I would like to highlight text in my pdf file by using PyMuPDF library. The method search_for() return the location of the searched words. the problem is this method ignore spaces. Upper / lower case.it works only for ASCII characters.
is there any solution to get the location\coordinate without using search_for()
my Code:
pattern=re.compile(r'(\[V2G2-\d{3}\])(\s{1,}\w(.+?)\. )')
for m in re.finditer(pattern,text):
macted.append(m.group())
def doHighleigh():
pdf_document = fitz.open("ISO_15.pdf")
page_num = pdf_document.page_count
for i in range(page_num):
page = pdf_document[i]
for item in macted:
search_instances = page.search_page_for(item,quad=True)

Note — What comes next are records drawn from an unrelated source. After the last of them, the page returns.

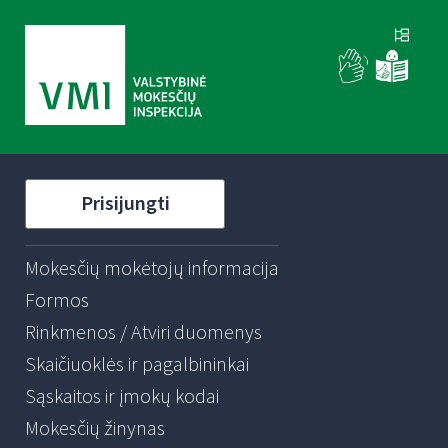
Prisijungti
Mokesčių mokėtojų informacija
Formos
Rinkmenos / Atviri duomenys
Skaičiuoklės ir pagalbininkai
Sąskaitos ir įmokų kodai
Mokesčių žinynas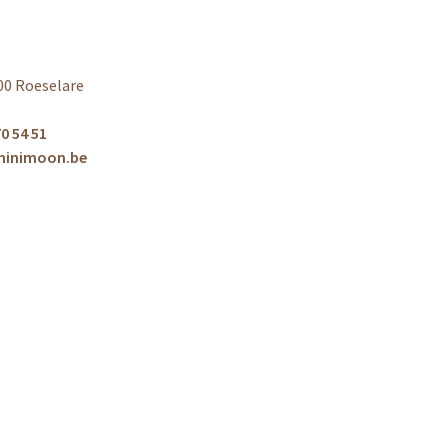
00 Roeselare
0 54 51
minimoon.be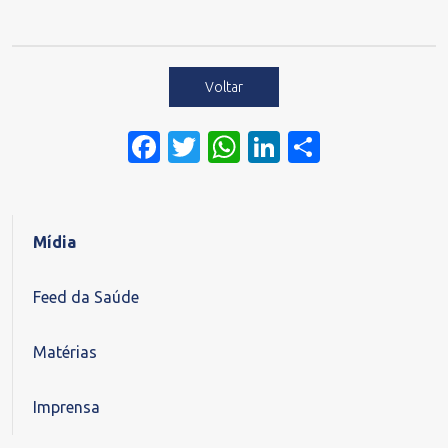
Voltar
Facebook
Twitter
WhatsApp
LinkedIn
Share
Mídia
Feed da Saúde
Matérias
Imprensa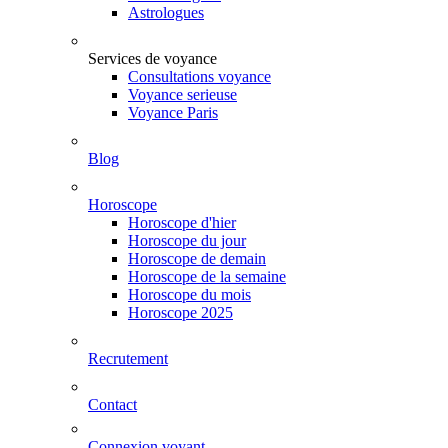
Astrologues
Services de voyance
Consultations voyance
Voyance serieuse
Voyance Paris
Blog
Horoscope
Horoscope d'hier
Horoscope du jour
Horoscope de demain
Horoscope de la semaine
Horoscope du mois
Horoscope 2025
Recrutement
Contact
Connexion voyant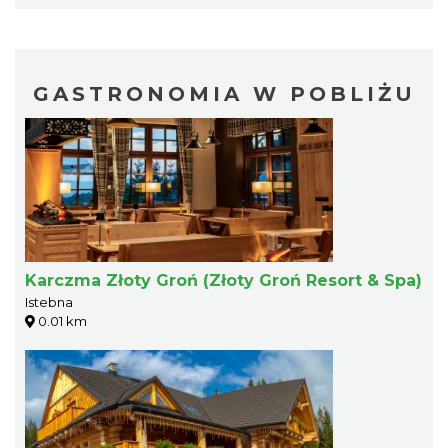
GASTRONOMIA W POBLIŻU
Karczma Złoty Groń (Złoty Groń Resort & Spa)
Istebna
0.01 km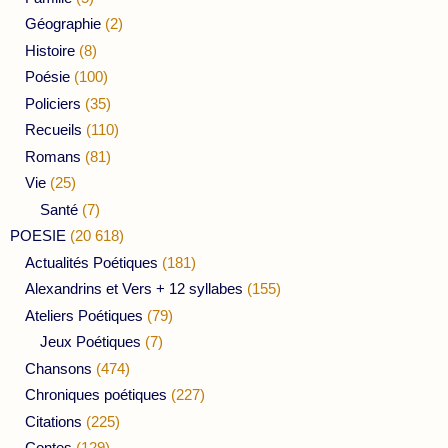
Géographie
(2)
Histoire
(8)
Poésie
(100)
Policiers
(35)
Recueils
(110)
Romans
(81)
Vie
(25)
Santé
(7)
POESIE
(20 618)
Actualités Poétiques
(181)
Alexandrins et Vers + 12 syllabes
(155)
Ateliers Poétiques
(79)
Jeux Poétiques
(7)
Chansons
(474)
Chroniques poétiques
(227)
Citations
(225)
Contes
(129)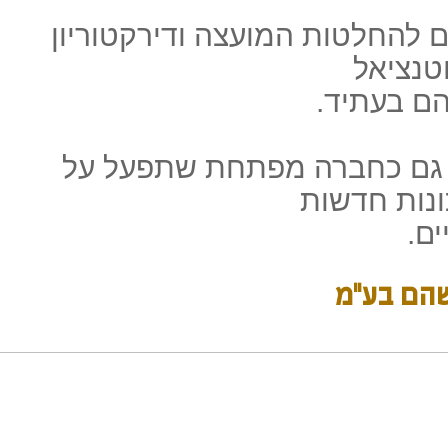
החלטות המועצה ודירקטוריון
טנציאל
ם בעתיד.
גם כחברה מפתחת שתפעל על
ונות חדשות
ם.
שהם בע"מ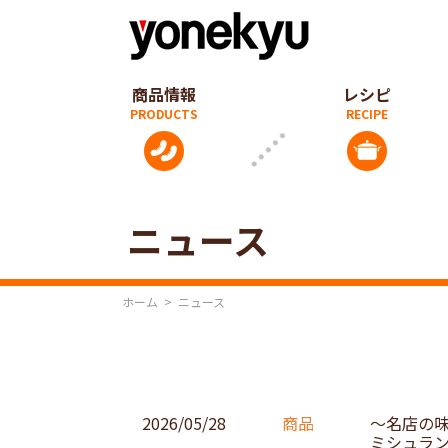
商品情報
レシピ
ニュース
ホーム
>
ニュース
2026/05/28
商品
～名店の
ミシュラ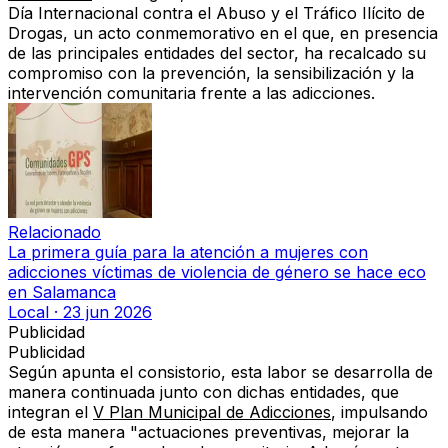
Día Internacional contra el Abuso y el Tráfico Ilícito de
Drogas, un acto conmemorativo en el que, en presencia
de las principales entidades del sector, ha recalcado su
compromiso con la prevención, la sensibilización y la
intervención comunitaria frente a las adicciones.
Relacionado
La primera guía para la atención a mujeres con
adicciones víctimas de violencia de género se hace eco
en Salamanca
Local
·
23 jun 2026
Publicidad
Publicidad
Según apunta el consistorio, esta labor se desarrolla de
manera continuada junto con dichas entidades, que
integran el
V Plan Municipal de Adicciones
, impulsando
de esta manera "actuaciones preventivas, mejorar la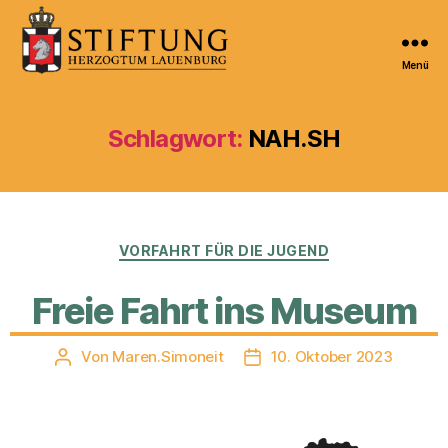
Menü
Kulturportal
der
Stiftung
Schlagwort:
NAH.SH
Herzogtum
Lauenburg
Kategorien
VORFAHRT FÜR DIE JUGEND
Freie Fahrt ins Museum
Von
Maren.Simoneit
10. Oktober 2023
Beitragsautor
Veröffentlichungsdatum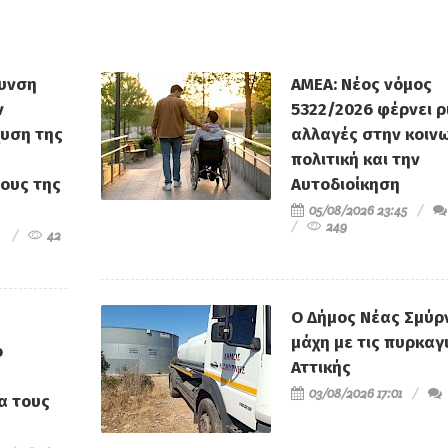
ρυνση
ΑΜΕΑ: Νέος νόμος
ν
5322/2026 φέρνει ρ
χυση της
αλλαγές στην κοιν
πολιτική και την
ους της
Αυτοδιοίκηση
05/08/2026 23:45
249
42
Ο Δήμος Νέας Σμύρ
μάχη με τις πυρκαγ
ο
Αττικής
03/08/2026 17:01
ια τους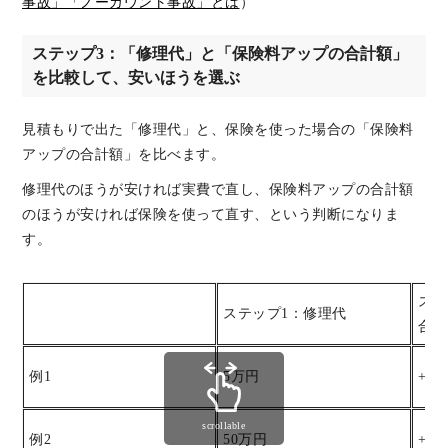
事故」「ノーカウント事故」とは
）
ステップ3：「修理代」と「保険料アップの合計額」
を比較して、安いほうを選ぶ
見積もりで出た「修理代」と、保険を使った場合の「保険料
アップの合計額」を比べます。
修理代のほうが安ければ実費で直し、保険料アップの合計額
のほうが安ければ保険を使って直す、という判断になりま
す。
ステ
ステップ1：修理代
合計
例1
5万円
+1
scrollable
例2
50万円
+1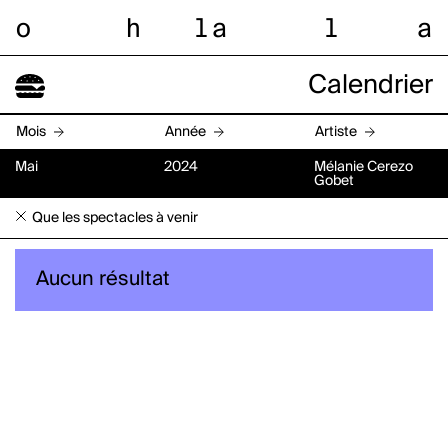
o
h
l
a
l
a
Calendrier
Mois
Année
Artiste
Mai
2024
Mélanie Cerezo
Gobet
Que les spectacles à venir
Aucun résultat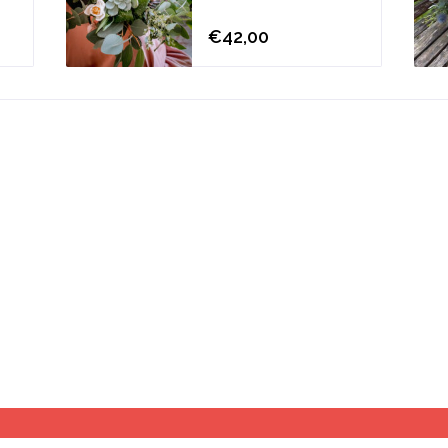
€42,00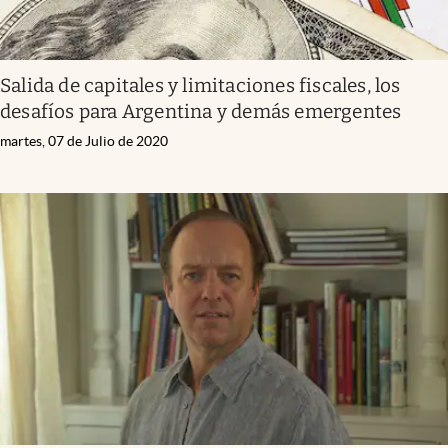
Salida de capitales y limitaciones fiscales, los
desafíos para Argentina y demás emergentes
martes, 07 de Julio de 2020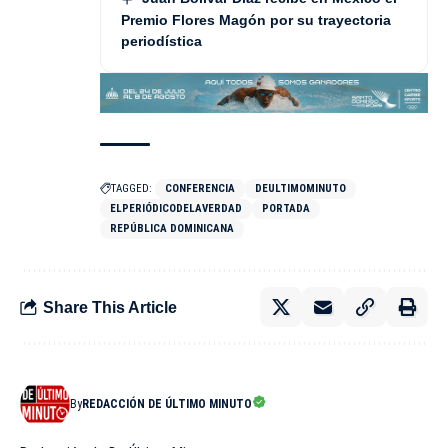
Premio Flores Magón por su trayectoria
periodística
TAGGED:
CONFERENCIA
DEULTIMOMINUTO
ELPERIÓDICODELAVERDAD
PORTADA
REPÚBLICA DOMINICANA
Share This Article
By
REDACCIÓN DE ÚLTIMO MINUTO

for q in search_instances:
highlight = page.add_highlight_annot(q)
#RGB(127, 255, 255)
highlight.set_colors({"stroke": (0.5, 1, 1), "fill": (0.75, 0.8, 0.95)})
highlight.update()
pdf_document.save(r"output.pdf")
it igone the sec. sentence because the spaces between the words.
Using the search method is just one way to get hold of coordinates required for highlighting. You can also use any of the page.get_text()
variants returning text coordinates. Looking at your example, the "blocks" variant may be sufficient, or a combination of "words" and "blocks" extractions.
page.get_text("blocks")
returns a list of items like (x0, y0, x1, y1, "line1\nline2\n, ...", blocknumber, blocktype)
. The first 4 items in the tuple are the coordinates of the enveloping rectangle.
page.get_text("words")
You also can extract a list of words (strings containing no spaces) with similar items: (x0, y0, x1, y1, "wordstring", blocknumber, linenumber, wordnumber)
.
You could inspect the "words" for items matching the regex pattern and then highlight the respective block. Probably can even be done without regular expressions. Here is a snippet that may serve your intention:
def matches(word):
if word.startswith("[V2G2-") and word.endswith(("]", "].")):
return True
return False
def add_highlight(page, rect):
"""Highlight annots have no fill color"""
annot = page.add_highlight_annot(rect)
annot.set_colors(stroke=(0.5,1,1))
annot.update()
flags = fitz.TEXTFLAGS_TEXT # need identical flags for all extractions
for page in doc:
blocks = page.get_text("blocks", flags=flags)
words = page.get_text("words", flags=flags)
for word in words:
blockn = word[-3] # block number
if matches(word[4]):
block = blocks[blockn] # get the containing block
block_rect = fitz.Rect(block[:4])
add_highlight(page, block_rect)
So the approach used here is: check if a block contains a matching word. If so, highlight it.